Day 1:

Our September photo safari has started in true Luangwa style (as the photos below show!) with some great sightings. But sadly we are two people short as Roger and Vicky’s flight was cancelled at the last minute. They are repeat guests of mine and I’m looking forward to them arriving tomorrow after rescheduling their flight.

So we started out with only 4 last evening, on a cool and cloudy afternoon. The light was very poor, so we took time to photograph some zebras with a view to a B&W conversion later. They were feeding on sausage fruit and stood nicely for us as we discussed their behaviour and also some camera settings. I worked out each of my guests’ camera techniques which allows me to offer them some pointers at other times.

Heading down to my favourite plain, we found a large group of elephants, made up of perhaps 3 herds. As we arrived, another herd was approaching across the plain and as the female caught our scent, she raised her trunk to get a better idea of what we were.

Not long after this, commotion nearby led us to a pack of Wild Dogs which one of my guests had seen in the morning. What he hadn’t mentioned was that the pack of 4 adults now had 2 puppies with them! I had never seen Wild Dog pups so was very excited, and almost forgot to take photos as I was enjoying the view. The light was really poor by now (ISO 3200 and upwards) so we took photos as best we could and then enjoyed watching the interaction.

- - - - -

**Actions to take:**
1. Summarize the safari post in two sentences.
2. According to the safari post, what were the zebras feeding on?
3. Reproduce the part of the safari post that opens with the words containing "So we started" and closes with "at other times.".
The data isn't needed.

**Available data:**
- - - - -

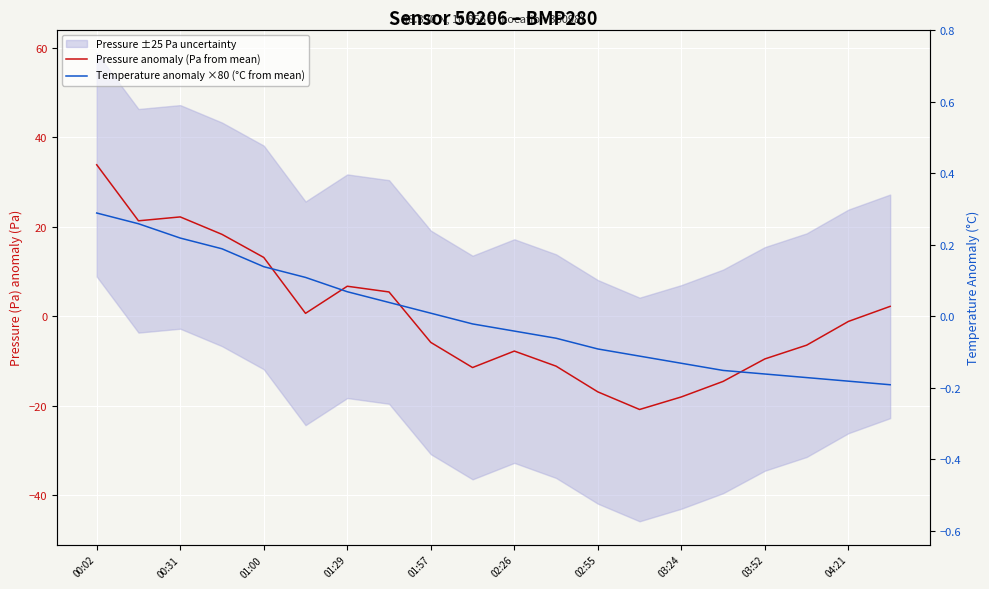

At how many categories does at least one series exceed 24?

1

- - - - -

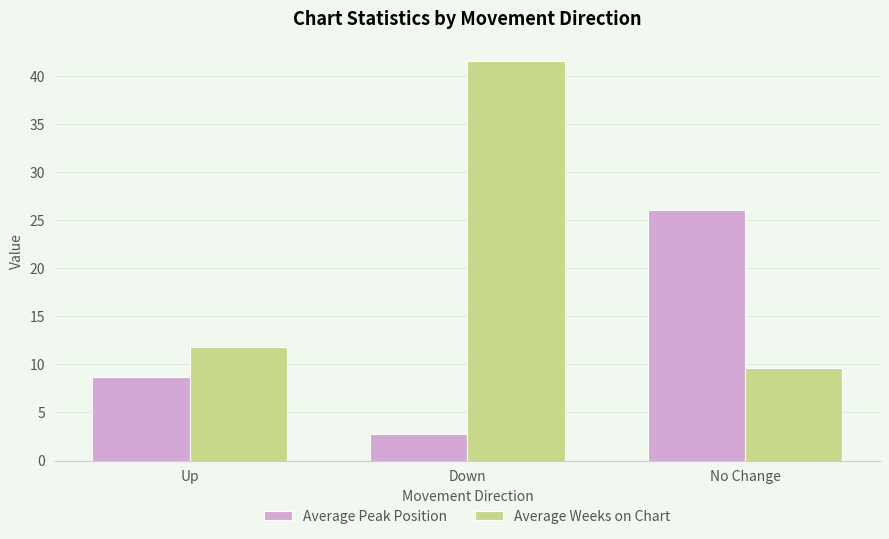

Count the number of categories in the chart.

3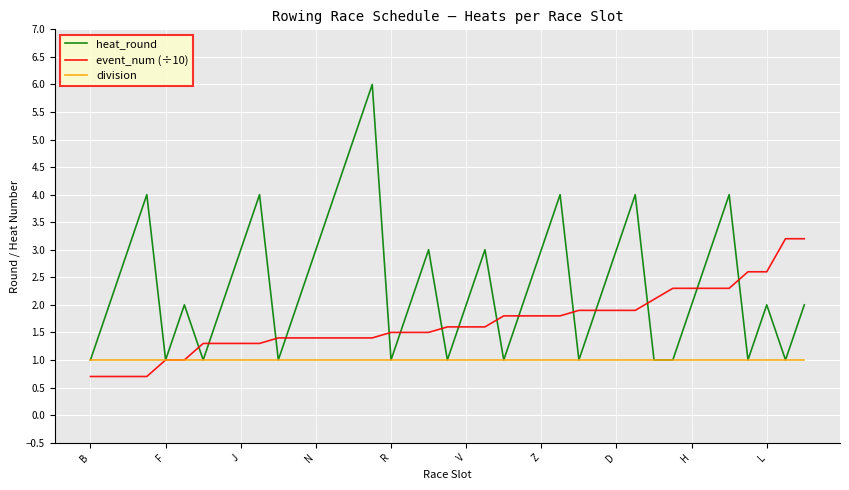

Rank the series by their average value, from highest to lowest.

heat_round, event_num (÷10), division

- - - - -

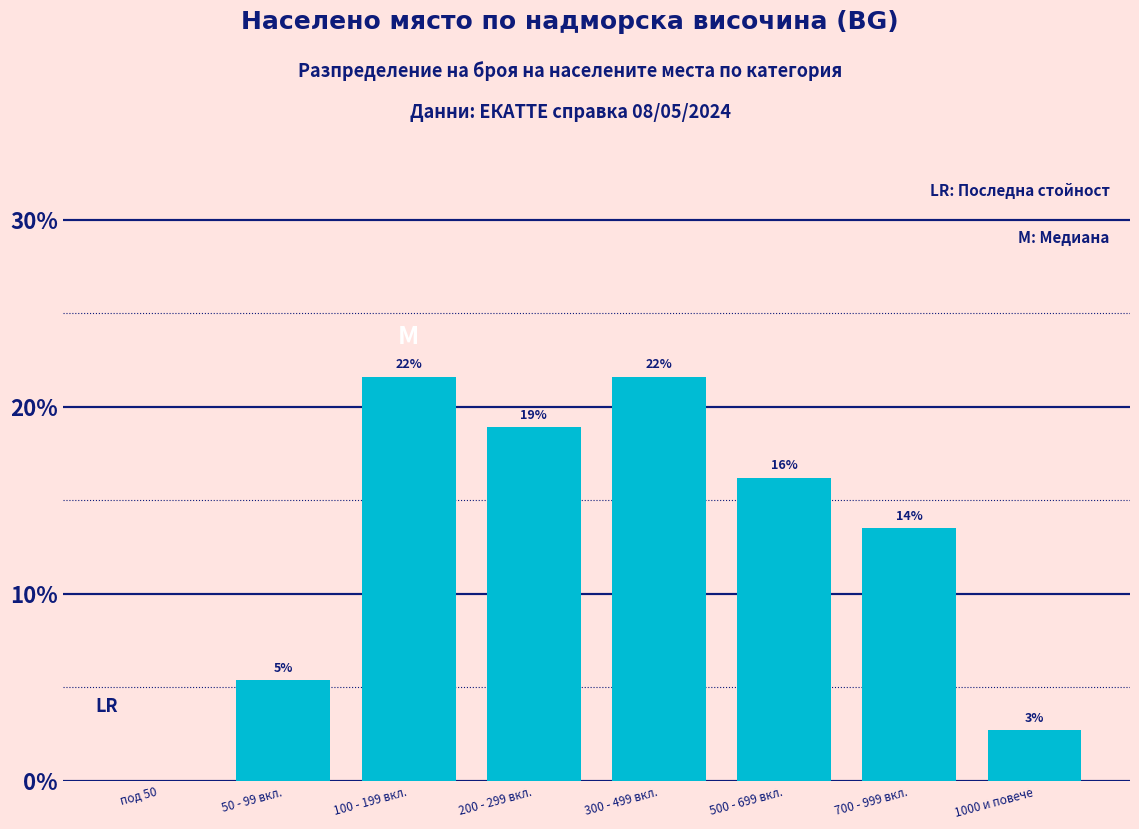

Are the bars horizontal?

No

- - - - -

**Answers given:**
1. The September photo safari began with only four guests because two repeat guests' flight was cancelled at the last minute. On a cool, cloudy first evening the group photographed zebras feeding on sausage fruit, watched a large group of elephants, and found a pack of four adult Wild Dogs with two puppies.

2. Sausage fruit.

3.
So we started out with only 4 last evening, on a cool and cloudy afternoon. The light was very poor, so we took time to photograph some zebras with a view to a B&W conversion later. They were feeding on sausage fruit and stood nicely for us as we discussed their behaviour and also some camera settings. I worked out each of my guests’ camera techniques which allows me to offer them some pointers at other times.